# Where are the timing marks?



## Tickwomp (May 27, 2003)

got an SR20DE and i was going to advance the timing this morning, thing is i dont know where the marks are. i have a timing light and stuff, and ive looked at the write-up of how to change it and all that...just need to know how to check timing


----------



## LaRon (Aug 22, 2002)

Can't help ya here man. I got the GA16 and went to advance my timing also but failed to find the marks. They're not where they're susposed to be on my engine.... so I just took it to a shop and told them to set it to 15* and about a half hour later and $20 out of my pocket, my timing was advanced and I didn't have to worry with it and I knew it was done right .


----------



## go4broke44 (Jan 14, 2003)

they are on the cam pulley, its way down in there, just hook up the light, and shine in on all the pulleys until you see the one with the marks on it (gotta do it while the car is running)


----------



## pearsont74 (Oct 1, 2002)

I like LaRom's suggestion...you can't even buy a timing gun for less then $20. I'm going to run by my local shop and see if they will do mine. Is 15 high enough?


----------



## zeno (Sep 17, 2002)

The mark is on the crank pulley.

15 on the ga16, 17 on the sr20. People run higher but you have to be careful and closely monitor your engine.


----------



## Tickwomp (May 27, 2003)

ok, how do you know how far to turn the distributor? i mean do u look at the cam pulley while ur moving it (towards the rear of car)? ive never done nEthing like this, so i wanna know how it'll look on the pulley while im twisting distributor. i saw one site with pics of how to do just about everything...just makin sure


----------



## Katana200sx (May 13, 2002)

its the crank pulley like zeno said. you turn the distributor until the timing is set at where you want. the timing marks go as follows(on the ga16..not sure about the sr) -5,0,5,10,15,20. those are in degrees. the lower marks are towards the front of the car and the higher are towards the rear. good luck. oh and you know you need a timing light right?


----------



## Tickwomp (May 27, 2003)

lol yea. me and my friend were gonna do everything this morning but his timing light kept messing up. the inducer thingie wouldn't go on right or something...


----------



## go4broke44 (Jan 14, 2003)

make sure you turn the distributor towards the firewall too, or clockwise. heres how i did my totally free timing advance:

went to walmart and bought a timing light for 40 bucks

drove down the street to a local self serve car wash with the tunnels (it was raining out)

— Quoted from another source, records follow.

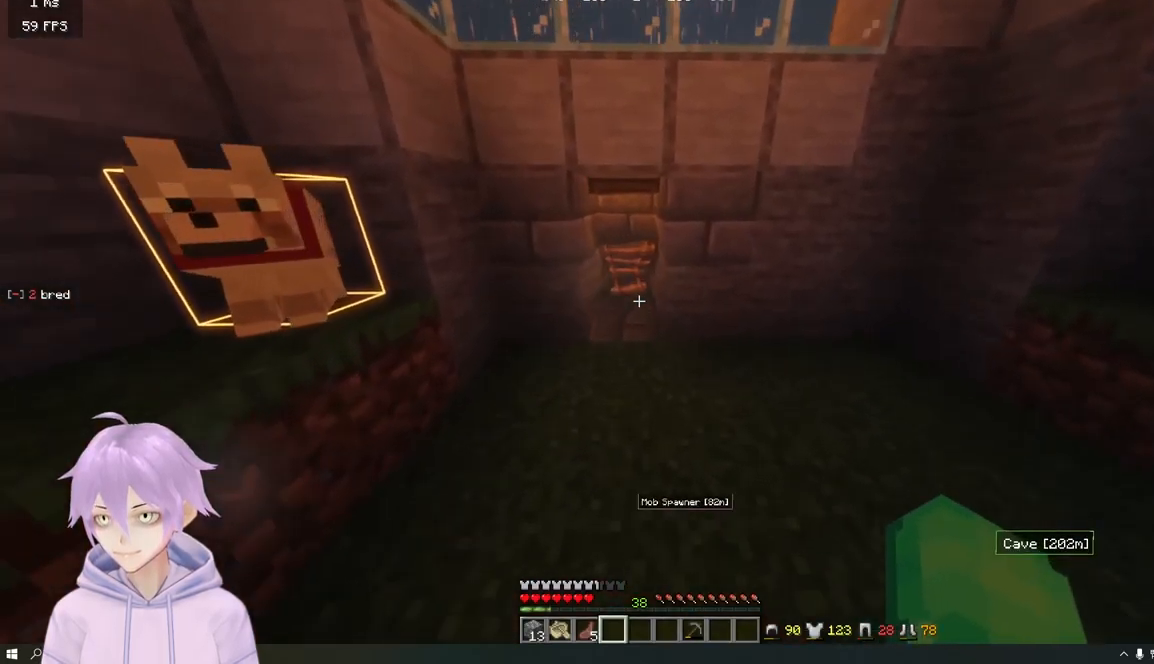
{"keys": ["w"], "mouse": [], "events": []}
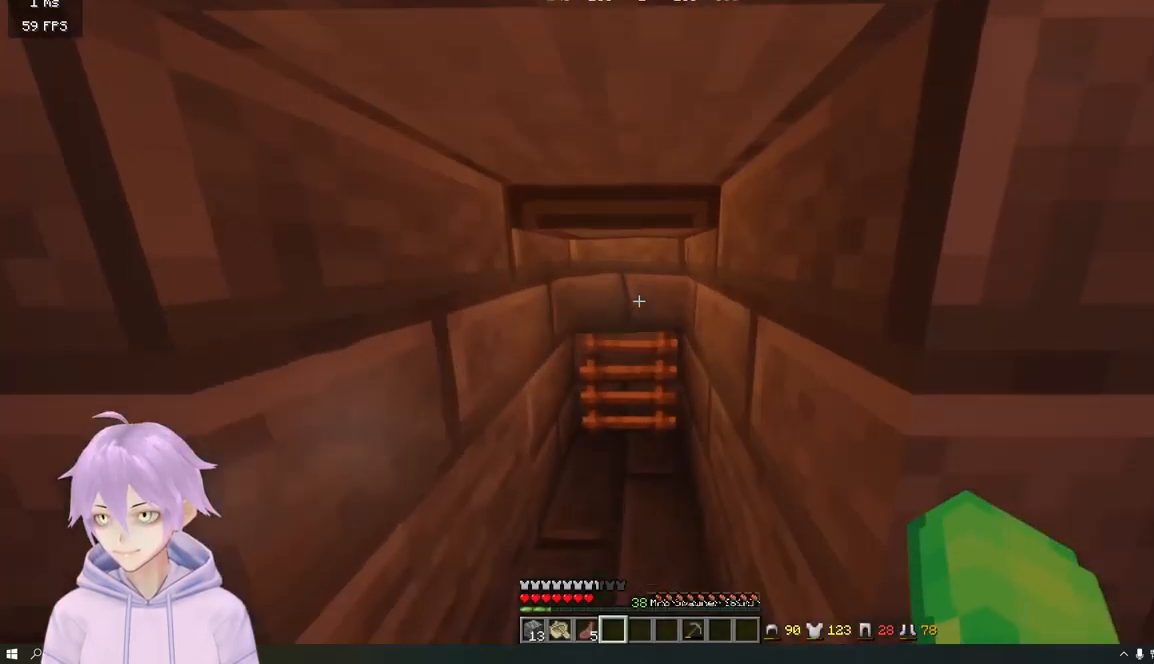
{"keys": [], "mouse": [], "events": [[250, "w", "up"]]}
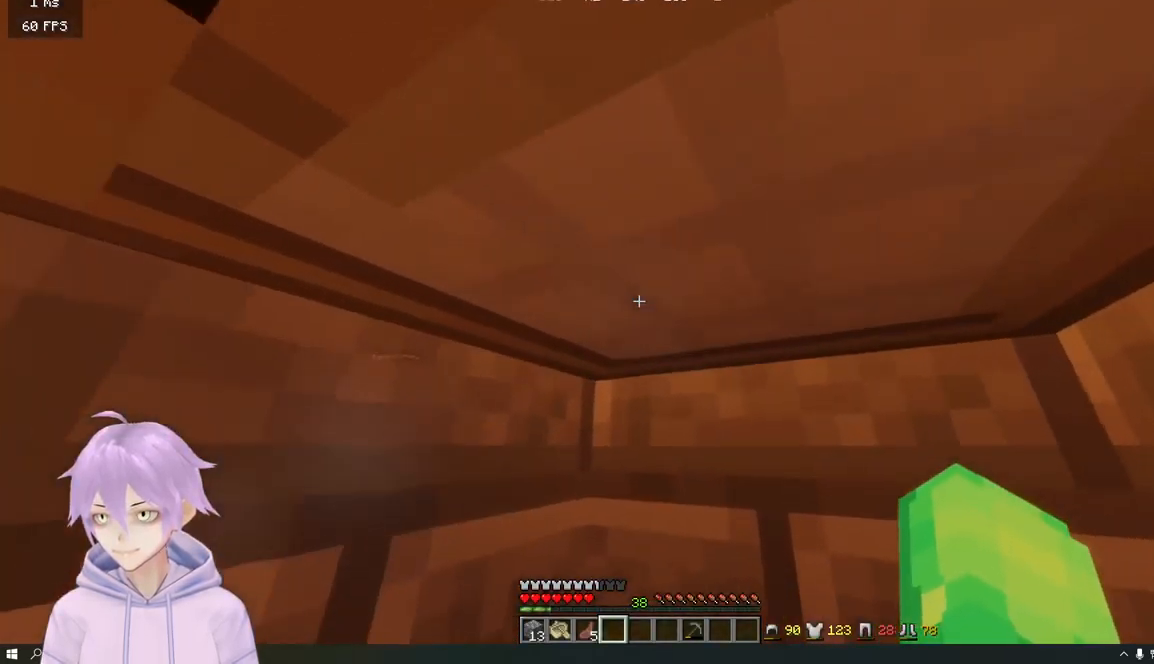
{"keys": ["w"], "mouse": [], "events": [[317, "w", "down"]]}
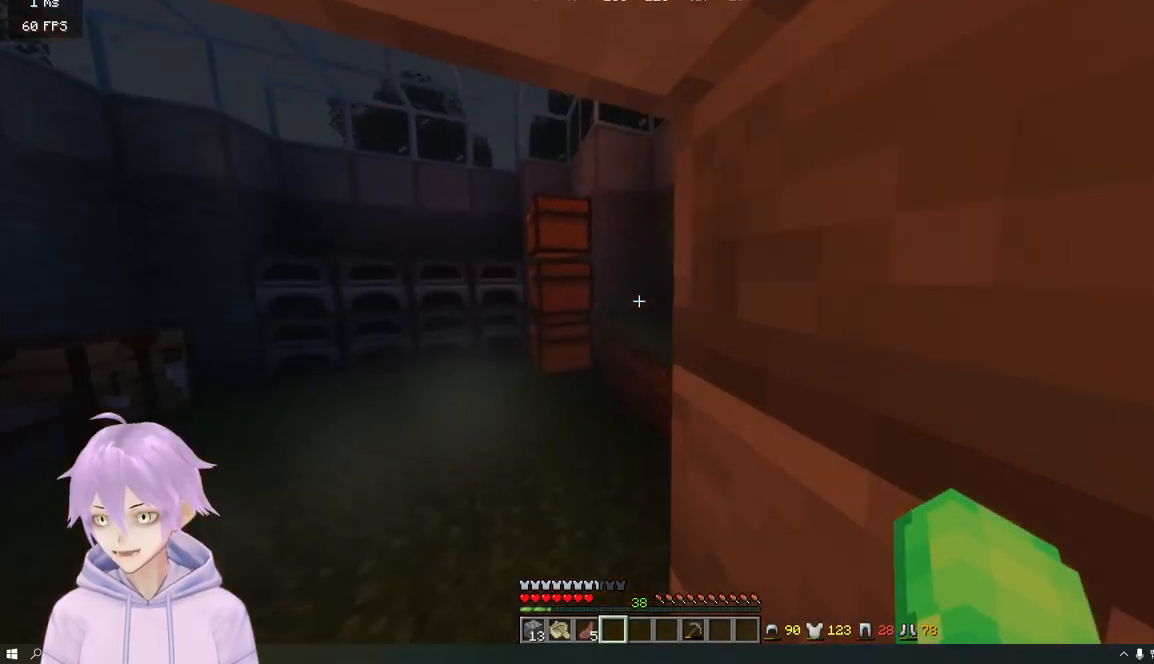
{"keys": ["d", "w"], "mouse": [], "events": [[367, "d", "down"]]}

loosened distributor, and marked its position at stock. your going to need a 12mm wrench, and a small one at that, the back bolt is a bitch to get to, and adjustable wrenches just wont fit, it pissed me off repeatedly. 

unplug the TPS sensor, and then start the car. it will rev up, and imediately drop down under 1k, almost stalls. you need to rev it over 3k 3 times, to lock it into timing mode. then go hook up your light, if you havent already, put the inductive pickup on the plug to the far left of the engine bay (towards passenger side)

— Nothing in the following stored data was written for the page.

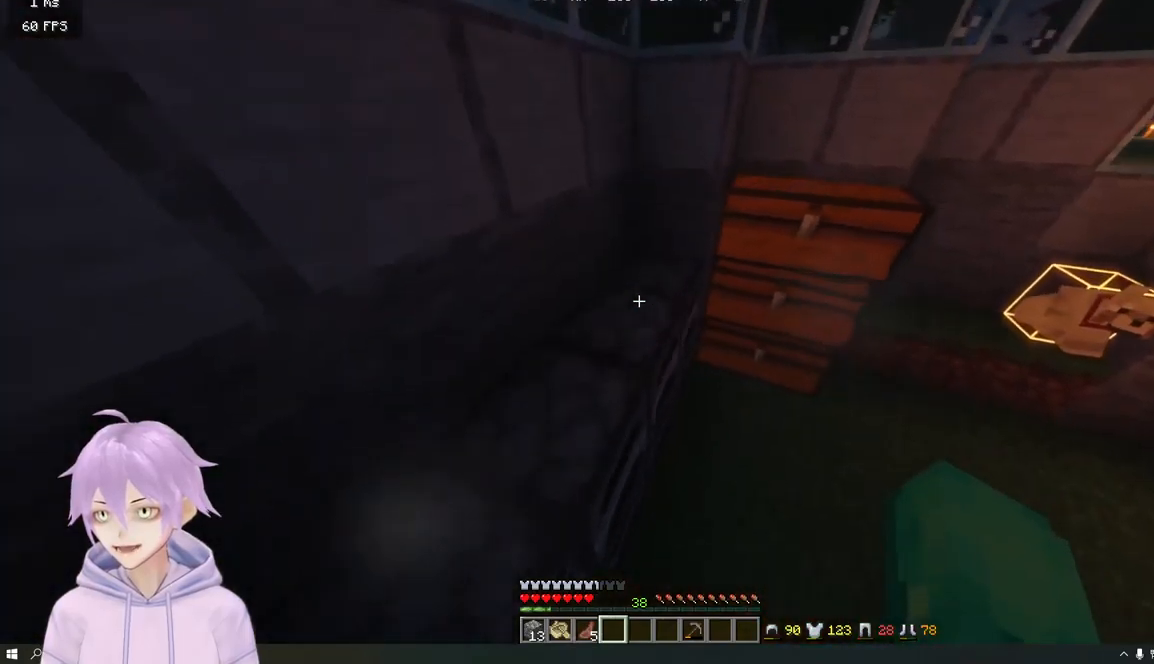
{"keys": ["w"], "mouse": [], "events": [[150, "a", "down"], [300, "a", "up"]]}
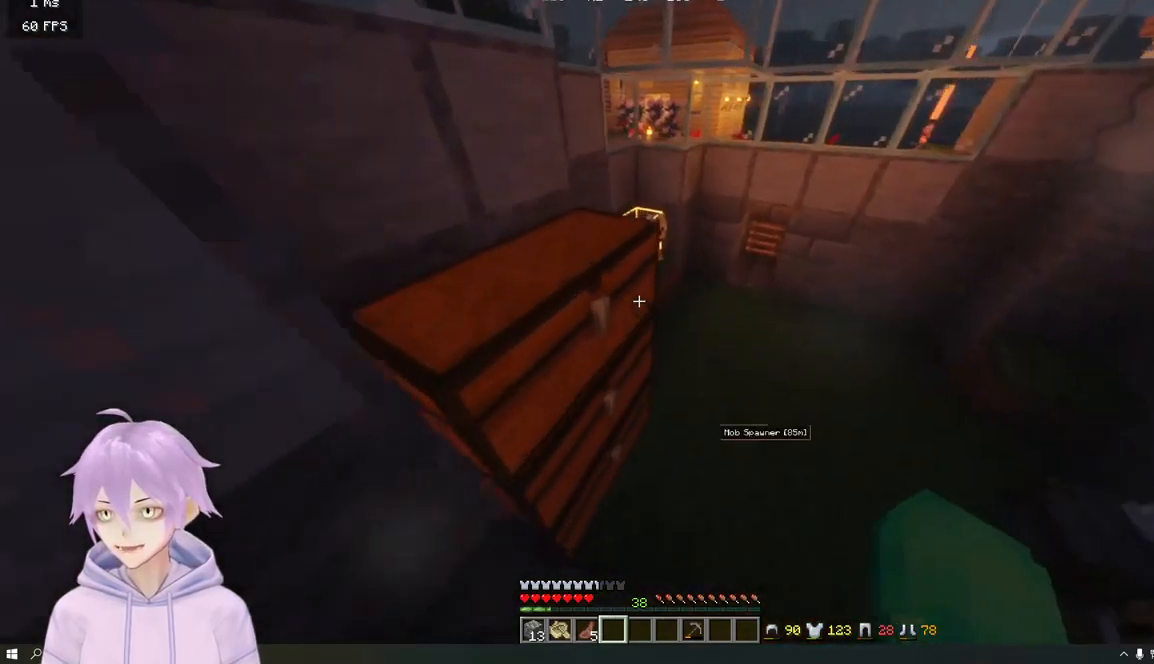
{"keys": ["w"], "mouse": [], "events": [[217, "a", "down"], [434, "a", "up"]]}
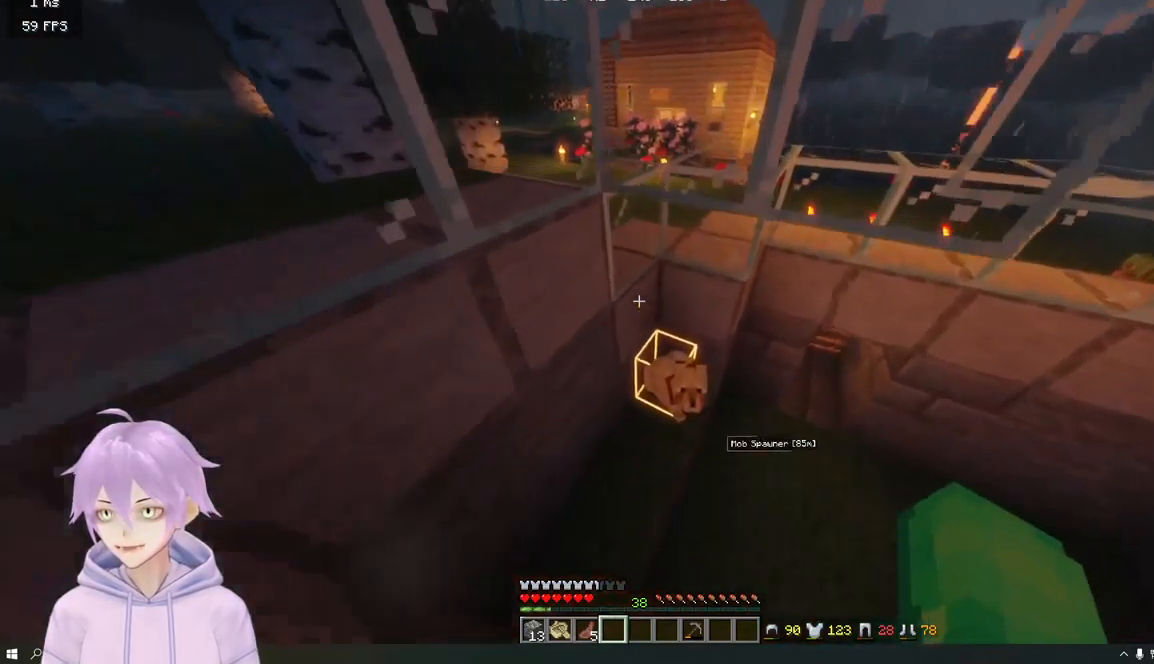
{"keys": ["a"], "mouse": [], "events": [[100, "a", "down"], [417, "w", "up"]]}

it will start to blink if done right, remember the inductive pickup is like a ring type of thing, it doesnt clip onto the wire, it clips around it, i was all confused the first time i did it, cause i was clipping it on it, and it wasnt working. 

now shine the light on the pulleys on the passenger side of the engine, the one you want is like all the way in the bottom, you will see the marks on it when you get the light on it, you will also notice a little pointer thing that tells you which mark your timing is at. now if its just you, you want to go back and forth, move the distributor alittle, then check timing, move it allittle more, etc etc, til your at 15*. make sure you are turning the distributor towards the firewall, or clockwise, the first time i did mine i turned it the other way, and it retarded my timing, making me slower. (for the GA16 turn the distributor clockwise, for the SR20 its counterclockwise) 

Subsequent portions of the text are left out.